=== Instruction ===
The output should be every line below, retyped exactly, with no images.

::: Input data :::

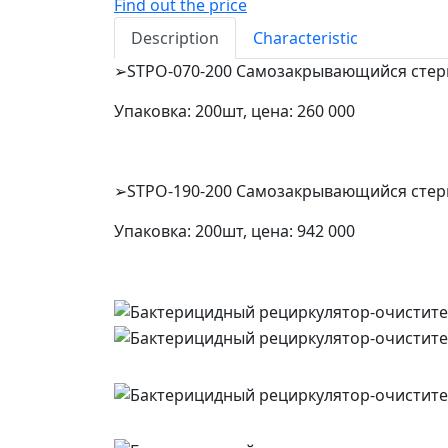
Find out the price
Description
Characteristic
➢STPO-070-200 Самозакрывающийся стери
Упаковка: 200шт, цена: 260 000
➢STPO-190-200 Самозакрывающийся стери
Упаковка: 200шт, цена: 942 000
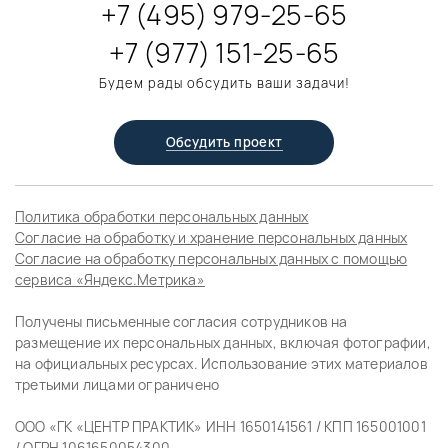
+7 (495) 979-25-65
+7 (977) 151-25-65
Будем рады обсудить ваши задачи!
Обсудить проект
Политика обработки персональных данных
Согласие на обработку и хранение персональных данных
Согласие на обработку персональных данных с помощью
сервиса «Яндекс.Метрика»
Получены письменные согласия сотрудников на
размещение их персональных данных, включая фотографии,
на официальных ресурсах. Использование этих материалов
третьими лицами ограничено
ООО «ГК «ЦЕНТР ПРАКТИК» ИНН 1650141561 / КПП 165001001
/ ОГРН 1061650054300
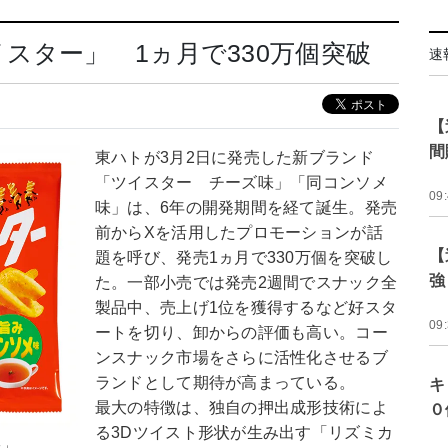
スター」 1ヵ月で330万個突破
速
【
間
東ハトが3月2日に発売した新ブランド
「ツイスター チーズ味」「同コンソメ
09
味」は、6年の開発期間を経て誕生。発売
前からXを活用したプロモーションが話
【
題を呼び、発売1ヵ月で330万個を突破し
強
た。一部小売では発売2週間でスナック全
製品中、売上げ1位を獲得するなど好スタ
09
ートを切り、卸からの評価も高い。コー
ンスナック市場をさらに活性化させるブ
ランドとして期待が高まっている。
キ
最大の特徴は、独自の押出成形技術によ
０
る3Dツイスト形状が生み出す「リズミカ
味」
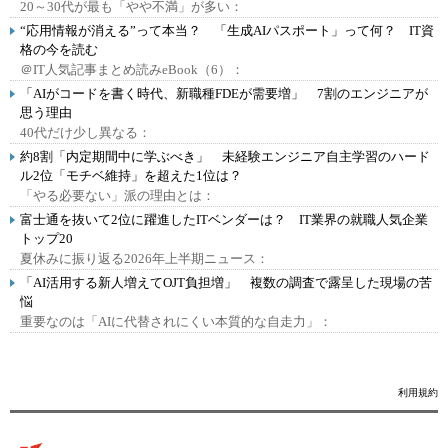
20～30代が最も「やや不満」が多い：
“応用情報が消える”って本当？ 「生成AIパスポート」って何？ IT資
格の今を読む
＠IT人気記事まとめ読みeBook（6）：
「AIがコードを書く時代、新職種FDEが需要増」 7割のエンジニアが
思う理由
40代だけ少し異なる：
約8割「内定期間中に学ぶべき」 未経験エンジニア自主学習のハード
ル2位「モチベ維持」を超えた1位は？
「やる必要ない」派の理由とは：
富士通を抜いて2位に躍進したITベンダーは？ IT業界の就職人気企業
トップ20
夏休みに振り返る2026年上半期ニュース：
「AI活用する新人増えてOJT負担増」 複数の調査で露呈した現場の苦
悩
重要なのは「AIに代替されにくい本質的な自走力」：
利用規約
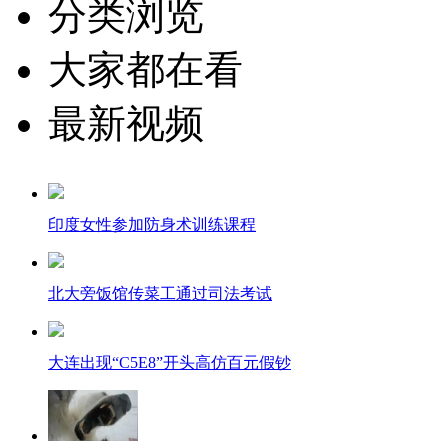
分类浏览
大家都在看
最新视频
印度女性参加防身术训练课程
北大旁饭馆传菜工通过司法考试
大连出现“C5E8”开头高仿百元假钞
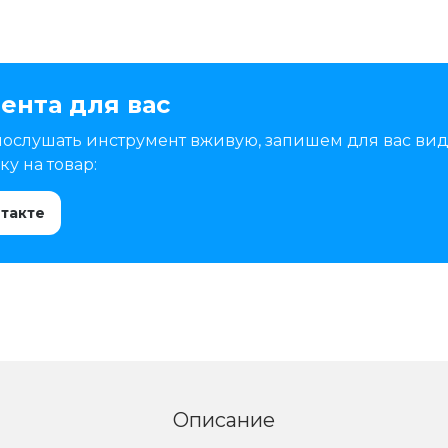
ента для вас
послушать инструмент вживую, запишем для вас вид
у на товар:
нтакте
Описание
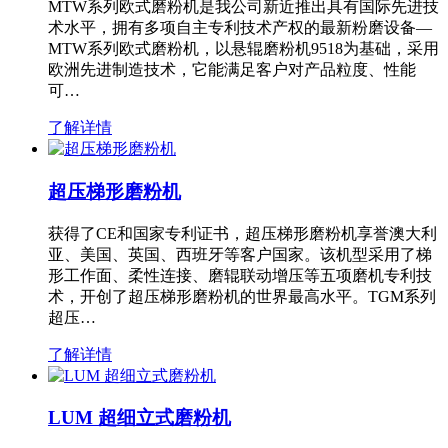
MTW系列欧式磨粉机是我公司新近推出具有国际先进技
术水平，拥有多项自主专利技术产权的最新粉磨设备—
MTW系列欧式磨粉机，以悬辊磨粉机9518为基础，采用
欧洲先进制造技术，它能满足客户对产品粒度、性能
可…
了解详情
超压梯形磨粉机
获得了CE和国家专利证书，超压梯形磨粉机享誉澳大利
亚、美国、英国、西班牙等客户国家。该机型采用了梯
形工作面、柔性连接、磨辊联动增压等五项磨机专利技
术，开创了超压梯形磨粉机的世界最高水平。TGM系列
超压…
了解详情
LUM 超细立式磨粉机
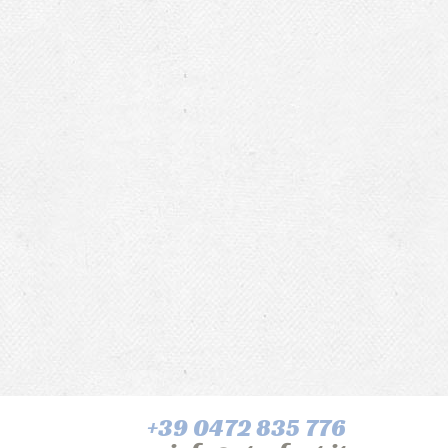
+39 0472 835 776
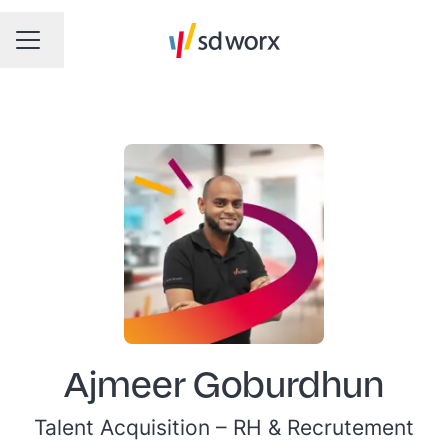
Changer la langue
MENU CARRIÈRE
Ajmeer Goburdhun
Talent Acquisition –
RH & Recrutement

:::

=== Response box ===
Find out the price
Description
Characteristic
➢STPO-070-200 Самозакрывающийся стери
Упаковка: 200шт, цена: 260 000
➢STPO-190-200 Самозакрывающийся стери
Упаковка: 200шт, цена: 942 000
+7 (495) 979-25-65
+7 (977) 151-25-65
Будем рады обсудить ваши задачи!
Обсудить проект
Политика обработки персональных данных
Согласие на обработку и хранение персональных данных
Согласие на обработку персональных данных с помощью
сервиса «Яндекс.Метрика»
Получены письменные согласия сотрудников на
размещение их персональных данных, включая фотографии,
на официальных ресурсах. Использование этих материалов
третьими лицами ограничено
ООО «ГК «ЦЕНТР ПРАКТИК» ИНН 1650141561 / КПП 165001001
/ ОГРН 1061650054300
スター」 1ヵ月で330万個突破
速
【
間
東ハトが3月2日に発売した新ブランド
「ツイスター チーズ味」「同コンソメ
09
味」は、6年の開発期間を経て誕生。発売
前からXを活用したプロモーションが話
【
題を呼び、発売1ヵ月で330万個を突破し
強
た。一部小売では発売2週間でスナック全
製品中、売上げ1位を獲得するなど好スタ
09
ートを切り、卸からの評価も高い。コー
ンスナック市場をさらに活性化させるブ
ランドとして期待が高まっている。
キ
最大の特徴は、独自の押出成形技術によ
０
る3Dツイスト形状が生み出す「リズミカ
味」
20～30代が最も「やや不満」が多い：
“応用情報が消える”って本当？ 「生成AIパスポート」って何？ IT資
格の今を読む
＠IT人気記事まとめ読みeBook（6）：
「AIがコードを書く時代、新職種FDEが需要増」 7割のエンジニアが
思う理由
40代だけ少し異なる：
約8割「内定期間中に学ぶべき」 未経験エンジニア自主学習のハード
ル2位「モチベ維持」を超えた1位は？
「やる必要ない」派の理由とは：
富士通を抜いて2位に躍進したITベンダーは？ IT業界の就職人気企業
トップ20
夏休みに振り返る2026年上半期ニュース：
「AI活用する新人増えてOJT負担増」 複数の調査で露呈した現場の苦
悩
重要なのは「AIに代替されにくい本質的な自走力」：
利用規約
分类浏览
大家都在看
最新视频
印度女性参加防身术训练课程
北大旁饭馆传菜工通过司法考试
大连出现“C5E8”开头高仿百元假钞
ента для вас
послушать инструмент вживую, запишем для вас вид
у на товар:
нтакте
Описание
MTW系列欧式磨粉机是我公司新近推出具有国际先进技
术水平，拥有多项自主专利技术产权的最新粉磨设备—
MTW系列欧式磨粉机，以悬辊磨粉机9518为基础，采用
欧洲先进制造技术，它能满足客户对产品粒度、性能
可…
了解详情
超压梯形磨粉机
获得了CE和国家专利证书，超压梯形磨粉机享誉澳大利
亚、美国、英国、西班牙等客户国家。该机型采用了梯
形工作面、柔性连接、磨辊联动增压等五项磨机专利技
术，开创了超压梯形磨粉机的世界最高水平。TGM系列
超压…
了解详情
LUM 超细立式磨粉机
+39 0472 835 776
Changer la langue
MENU CARRIÈRE
Ajmeer Goburdhun
Talent Acquisition –
RH & Recrutement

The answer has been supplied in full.